En los últimos años se han presentado diversas iniciativas en distintos países de América Latina (desde México hasta Argentina) para promover la elección popular de jueces (desde las y los ministros de la Corte Suprema e integrantes del Consejo de la Magistratura hasta jueces de distrito). Se argumenta que con ello se democratizará el Poder Judicial y se lograrán jueces íntegros e independientes.
Desafortunadamente, la elección popular de jueces tiene justamente el efecto opuesto.
La democracia requiere de un poder judicial independiente.
Este es esencial para sostener el estado de derecho – un conjunto de leyes que se aplican por igual en todos los casos, sin discreción, y sin favorecer al poder. Esto implica que los jueces sean libres y puedan tomar decisiones imparciales, y no a partir de los intereses de otros, especialmente del gobierno. Así, el poder judicial asegura que las leyes emanadas del Poder Legislativo y los actos del Poder Ejecutivo respeten la ley, la Constitución y los derechos de la ciudadanía.
El poder judicial sirve como control del poder mismo.
[Recibe los análisis de más actualidad en tu correo electrónico o en tu teléfono a través de nuestro canal de Telegram] En otras palabras, la independencia judicial se refiere a la capacidad que tienen los jueces de interpretar y aplicar la ley de manera justa y libre, sin ningún tipo de presiones. Así, desde un poderoso hasta un ciudadano común tienen las mismas posibilidades en un juicio. Es decir, la independencia es la habilidad de desempeñar su función -resolver peticiones, conducir audiencias, emitir sentencias, y tomar decisiones- sin verse influidos por presiones políticas, intereses de partido o económicos o incluso la opinión
popular.
Esta independencia puede asegurarse de diversas formas. Una primera herramienta es la
duración del encargo, con periodos largos al margen del calendario electoral, o nombramientos de por vida (como para la Corte Suprema de Estados Unidos). Otra herramienta es la
seguridad laboral y salarial, que evita tentaciones políticas o económicas. Otra herramienta es el
método de selección. A nivel internacional existen diversos procesos de designación, pero algo común es cumplir ciertos requisitos básicos (de ciudadanía, edad, formación profesional y goce de derechos), y de experiencia en la materia con frecuencia comprobada por concursos con exámenes teóricos y prácticos.
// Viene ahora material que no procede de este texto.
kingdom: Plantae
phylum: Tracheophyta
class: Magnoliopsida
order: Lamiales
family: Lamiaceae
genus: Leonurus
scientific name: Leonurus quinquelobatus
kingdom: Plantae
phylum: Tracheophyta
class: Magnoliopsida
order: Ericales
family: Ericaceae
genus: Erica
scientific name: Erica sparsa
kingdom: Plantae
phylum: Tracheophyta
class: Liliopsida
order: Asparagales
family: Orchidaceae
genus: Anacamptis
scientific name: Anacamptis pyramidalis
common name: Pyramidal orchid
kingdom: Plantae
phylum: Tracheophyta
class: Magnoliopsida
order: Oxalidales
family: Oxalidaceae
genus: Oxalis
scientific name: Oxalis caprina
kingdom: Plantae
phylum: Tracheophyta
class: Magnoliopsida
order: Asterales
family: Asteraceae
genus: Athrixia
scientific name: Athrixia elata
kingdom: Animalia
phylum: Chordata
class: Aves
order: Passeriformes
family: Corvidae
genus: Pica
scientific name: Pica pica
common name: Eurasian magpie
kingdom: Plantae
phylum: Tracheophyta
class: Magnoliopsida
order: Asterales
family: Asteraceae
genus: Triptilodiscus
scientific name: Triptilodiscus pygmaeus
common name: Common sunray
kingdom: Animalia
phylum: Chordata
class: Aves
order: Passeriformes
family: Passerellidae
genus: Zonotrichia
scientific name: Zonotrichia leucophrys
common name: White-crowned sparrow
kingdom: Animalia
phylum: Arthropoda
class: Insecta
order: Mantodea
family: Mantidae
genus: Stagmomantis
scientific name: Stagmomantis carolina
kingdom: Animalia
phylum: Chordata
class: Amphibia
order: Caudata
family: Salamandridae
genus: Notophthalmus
El objetivo es que los jueces deban su selección al mérito y la capacidad, y no al apoyo de una persona o grupo.
En cambio, elegir jueces de manera directa, los equipara a políticos tradicionales que persiguen cargos públicos, desde una presidencia municipal hasta la Presidencia de la República. Esto desvirtúa su naturaleza y su función. Participar en una elección y competir para obtener el mayor número de votos los somete al ambiente, incentivos y naturaleza de las campañas:
la búsqueda de la popularidad, la recaudación de fondos, la necesidad de patrocinios y apoyos, la elaboración de promesas. Además, estas elecciones no son
baratas.
En Estados Unidos, una sola elección de suprema corte estatal (del Estado de Wisconsin) costó $40 millones de dólares.
La elección popular de jueces tampoco es la norma ni es buena práctica a nivel internacional. Son apenas cinco países que lo llevan a cabo (Bolivia, Estados Unidos, Japón, Suiza y las Islas Marianas del Norte) y cuando lo hacen es solo para algunos jueces locales. En Suiza, por ejemplo, son solo los jueces cantonales quienes son electos popularmente.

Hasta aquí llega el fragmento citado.